# [FRAGMENTO DEL TEXTO]
· · · · ·
Lo ocurrido en el Hospital Militar es gravísimo. La forma como llevan la investigación contra Plazas Vega es una aberración, con pruebas falsas contra él y sin que las pruebas presentadas por la defensa sean realmente valoradas. La juez, sin embargo, está obligada por la ley a ser imparcial y a buscar la verdad. ¿Este es el caso? Da la impresión que la juez busca una sola cosa: hundir al inculpado. Esa actitud es ilegal. El juez debe investigar y valorar todo: lo que acusa al acusado y lo que disculpa al acusado. Lo demás es barbarie. La metodología aberrante está siendo aplicada a otros altos militares. Hasta el mismo ministro de Defensa habla de una “guerra jurídica” en curso contra los militares colombianos. Lo ocurrido el jueves pasado es un paso más dentro de una escalada contra el estamento militar. ¿Quién podría abstenerse de pensar que la operación del jueves, en lugar de buscar la verdad, pretende quebrar física y psicológicamente a Plazas Vega y a su familia? Lo ocurrido en el Hospital Militar es una provocación adicional. ¿Qué hay detrás de esa movida de la juez Jara?

La terrible operación de captura y “traslado” a la Picota del coronel Plazas Vega, recuerda los métodos de la URSS de Breznev, con disidentes detenidos y amarrados por policías del KGB y llevados a hospitales especiales para enfermos mentales. Recuerda lo que ocurre hoy en Cuba.

Jamás una arbitrariedad de ese tamaño se había visto en Colombia. En ese acto escabroso no hubo ni una gota de respeto por una persona enferma, recluida en un hospital. Los hospitales y las iglesias son, en los países civilizados, lugares de asilo, que merecen todo el respeto. Sólo los criminales y los terroristas más endurecidos se atreven a violar esos espacios, a secuestrar e incluso a asesinar allí seres humanos, como ha ocurrido en otras ocasiones en Colombia.
En las barbas de todo el mundo, de médicos, enfermeras y vigilantes, un paciente fue sacado violentamente de un hospital. Y en la más grande impunidad. Pues nadie se pregunta si ese acto, aunque haya sido ordenado aparentemente por una juez, es legal o ilegal. Nadie se pregunta (hay que ver el silencio de la prensa) si hubo en ello abuso de poder.
· · · · ·
# [LOS DATOS]
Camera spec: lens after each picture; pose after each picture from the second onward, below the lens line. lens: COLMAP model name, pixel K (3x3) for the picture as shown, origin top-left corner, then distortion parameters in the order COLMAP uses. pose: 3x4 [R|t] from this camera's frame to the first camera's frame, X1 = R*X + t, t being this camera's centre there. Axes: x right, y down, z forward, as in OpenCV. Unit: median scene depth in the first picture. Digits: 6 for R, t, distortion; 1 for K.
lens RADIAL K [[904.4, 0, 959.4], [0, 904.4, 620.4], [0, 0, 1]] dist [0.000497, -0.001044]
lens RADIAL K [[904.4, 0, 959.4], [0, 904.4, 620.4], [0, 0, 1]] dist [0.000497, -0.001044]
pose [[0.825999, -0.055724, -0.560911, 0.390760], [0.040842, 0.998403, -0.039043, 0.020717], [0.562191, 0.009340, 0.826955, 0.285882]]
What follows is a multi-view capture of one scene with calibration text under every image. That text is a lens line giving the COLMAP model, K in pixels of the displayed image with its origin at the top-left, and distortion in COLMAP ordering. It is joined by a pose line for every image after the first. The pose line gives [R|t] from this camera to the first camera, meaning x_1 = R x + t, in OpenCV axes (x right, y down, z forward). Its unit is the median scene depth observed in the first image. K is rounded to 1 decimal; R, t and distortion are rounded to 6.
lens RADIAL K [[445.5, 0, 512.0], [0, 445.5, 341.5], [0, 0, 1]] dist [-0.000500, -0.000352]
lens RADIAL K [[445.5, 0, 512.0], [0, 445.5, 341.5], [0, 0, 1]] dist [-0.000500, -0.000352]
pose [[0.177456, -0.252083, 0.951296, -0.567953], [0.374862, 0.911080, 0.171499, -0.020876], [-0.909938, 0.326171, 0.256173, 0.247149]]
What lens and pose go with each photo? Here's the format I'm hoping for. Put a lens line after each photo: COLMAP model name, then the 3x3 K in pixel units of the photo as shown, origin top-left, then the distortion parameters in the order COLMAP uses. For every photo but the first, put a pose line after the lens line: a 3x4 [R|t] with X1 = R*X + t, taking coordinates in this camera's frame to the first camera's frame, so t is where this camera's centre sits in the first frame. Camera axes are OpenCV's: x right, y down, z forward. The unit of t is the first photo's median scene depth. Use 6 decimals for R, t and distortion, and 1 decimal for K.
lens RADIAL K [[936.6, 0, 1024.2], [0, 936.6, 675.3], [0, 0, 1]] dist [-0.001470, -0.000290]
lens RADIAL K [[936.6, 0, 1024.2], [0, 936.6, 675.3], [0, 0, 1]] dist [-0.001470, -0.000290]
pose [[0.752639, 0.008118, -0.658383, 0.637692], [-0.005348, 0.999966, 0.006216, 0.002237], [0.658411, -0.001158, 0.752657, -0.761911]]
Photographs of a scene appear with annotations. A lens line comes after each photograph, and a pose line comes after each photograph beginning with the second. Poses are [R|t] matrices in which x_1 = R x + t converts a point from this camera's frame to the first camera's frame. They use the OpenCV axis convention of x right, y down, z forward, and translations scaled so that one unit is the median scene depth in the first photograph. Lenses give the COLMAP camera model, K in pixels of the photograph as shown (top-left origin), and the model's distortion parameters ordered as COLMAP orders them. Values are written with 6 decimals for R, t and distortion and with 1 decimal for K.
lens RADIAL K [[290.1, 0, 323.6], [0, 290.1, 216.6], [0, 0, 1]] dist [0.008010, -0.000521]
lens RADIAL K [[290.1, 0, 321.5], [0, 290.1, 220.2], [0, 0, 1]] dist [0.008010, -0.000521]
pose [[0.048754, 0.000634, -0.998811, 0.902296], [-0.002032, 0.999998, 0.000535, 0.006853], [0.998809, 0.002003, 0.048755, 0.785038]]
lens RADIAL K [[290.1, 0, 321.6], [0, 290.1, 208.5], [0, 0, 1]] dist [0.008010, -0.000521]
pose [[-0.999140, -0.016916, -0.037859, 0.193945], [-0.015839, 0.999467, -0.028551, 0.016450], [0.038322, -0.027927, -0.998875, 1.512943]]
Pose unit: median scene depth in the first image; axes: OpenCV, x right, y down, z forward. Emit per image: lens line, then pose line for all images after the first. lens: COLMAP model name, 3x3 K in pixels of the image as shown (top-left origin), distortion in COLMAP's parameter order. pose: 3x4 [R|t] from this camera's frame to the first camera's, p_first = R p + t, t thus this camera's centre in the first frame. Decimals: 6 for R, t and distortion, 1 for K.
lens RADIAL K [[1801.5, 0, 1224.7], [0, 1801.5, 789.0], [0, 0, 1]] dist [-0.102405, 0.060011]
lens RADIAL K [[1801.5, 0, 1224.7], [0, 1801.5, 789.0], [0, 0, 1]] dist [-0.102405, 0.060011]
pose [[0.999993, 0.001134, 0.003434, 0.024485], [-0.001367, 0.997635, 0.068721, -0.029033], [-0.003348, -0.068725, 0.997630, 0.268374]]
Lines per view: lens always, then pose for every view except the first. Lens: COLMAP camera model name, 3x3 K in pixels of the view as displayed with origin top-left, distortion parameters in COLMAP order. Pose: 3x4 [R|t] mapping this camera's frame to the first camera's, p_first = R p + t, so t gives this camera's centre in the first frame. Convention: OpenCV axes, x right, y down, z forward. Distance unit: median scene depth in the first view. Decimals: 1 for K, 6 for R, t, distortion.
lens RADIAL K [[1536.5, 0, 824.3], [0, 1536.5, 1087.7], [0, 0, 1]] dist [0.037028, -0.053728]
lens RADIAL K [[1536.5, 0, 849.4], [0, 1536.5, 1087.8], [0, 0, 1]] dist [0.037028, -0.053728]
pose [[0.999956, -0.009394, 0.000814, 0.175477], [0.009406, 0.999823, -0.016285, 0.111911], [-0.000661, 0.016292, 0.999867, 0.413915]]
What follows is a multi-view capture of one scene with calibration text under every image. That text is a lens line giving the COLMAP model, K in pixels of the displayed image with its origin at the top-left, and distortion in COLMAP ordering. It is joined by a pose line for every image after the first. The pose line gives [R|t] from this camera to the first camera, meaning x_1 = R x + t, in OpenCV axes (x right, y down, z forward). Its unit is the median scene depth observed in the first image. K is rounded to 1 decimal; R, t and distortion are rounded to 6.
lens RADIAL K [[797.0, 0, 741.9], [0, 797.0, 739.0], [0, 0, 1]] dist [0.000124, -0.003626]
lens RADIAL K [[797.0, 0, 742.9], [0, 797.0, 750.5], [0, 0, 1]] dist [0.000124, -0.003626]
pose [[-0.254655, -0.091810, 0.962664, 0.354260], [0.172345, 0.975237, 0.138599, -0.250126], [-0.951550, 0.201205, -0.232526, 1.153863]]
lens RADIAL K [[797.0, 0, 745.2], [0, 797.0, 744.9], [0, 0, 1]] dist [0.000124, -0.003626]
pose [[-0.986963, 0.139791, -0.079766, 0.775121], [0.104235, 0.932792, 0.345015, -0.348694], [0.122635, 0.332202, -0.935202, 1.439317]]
· · · · ·
# [EJERCICIOS]
1) Copia el pasaje del texto sobre Plazas Vega que empieza en "La terrible operación" y termina en "hoy en Cuba.", y sustituye "Cuba" por "Venezuela".
2) Resume en dos oraciones el texto sobre Plazas Vega.
3) Continúa el texto sobre Plazas Vega a partir de su última oración.
No hace falta consultar los ítems.

# [TUS RESPUESTAS]
1)
La terrible operación de captura y “traslado” a la Picota del coronel Plazas Vega, recuerda los métodos de la URSS de Breznev, con disidentes detenidos y amarrados por policías del KGB y llevados a hospitales especiales para enfermos mentales. Recuerda lo que ocurre hoy en Venezuela.

2) El texto califica de aberración la investigación de la juez Jara contra Plazas Vega, con pruebas falsas y sin valorar las de la defensa, y presenta su captura en el Hospital Militar y su traslado a la Picota como un paso más en una escalada contra el estamento militar. Compara ese acto con los métodos de la URSS de Breznev y con lo que ocurre en Cuba, y denuncia que se violó un hospital, lugar de asilo, en la impunidad y ante el silencio de la prensa.

3)
Una operación de esa naturaleza, organizada por especialistas en el golpe de mano, fue protegida por jueces infernales. Uno puede interrogarse si un día serán capaces de hacer lo mismo con un presidente de la República. ¿Era lo que quizás se estaba preparando con la operación Tasmania? Un día, si este tipo de aberraciones no son erradicadas del campo judicial, un juez infernal, con el pretexto de que tiene una orden de un juez ecuatoriano, por ejemplo, puede ir, con una escuadra de matones con patente, a capturar a un héroe, retirado o no, por haber participado en la Operación Fénix.

Hace unos años tal acto, que mezcla intrusión rápida, violencia, neurolépticos y un supuesto aval judicial, era impensable. Hoy no. La crisis de la justicia colombiana es profunda y lo que ocurrió el 20 de agosto muestra que la maquinaria ha enloquecido.

El país tiene que saber los nombres de la gente que instigó, ordenó y realizó esa cobarde operación. Debe conocer los detalles de la misma. El Congreso debería abrir una investigación. Lo que sucede va más allá de los intereses del coronel Alfonso Plazas Vega. Es terriblemente anómalo. Algo muy horrible se está preparando en Colombia. Lo ocurrido es inadmisible y debe ser investigado de manera independiente. La juez María Stella Jara ha ido muy lejos.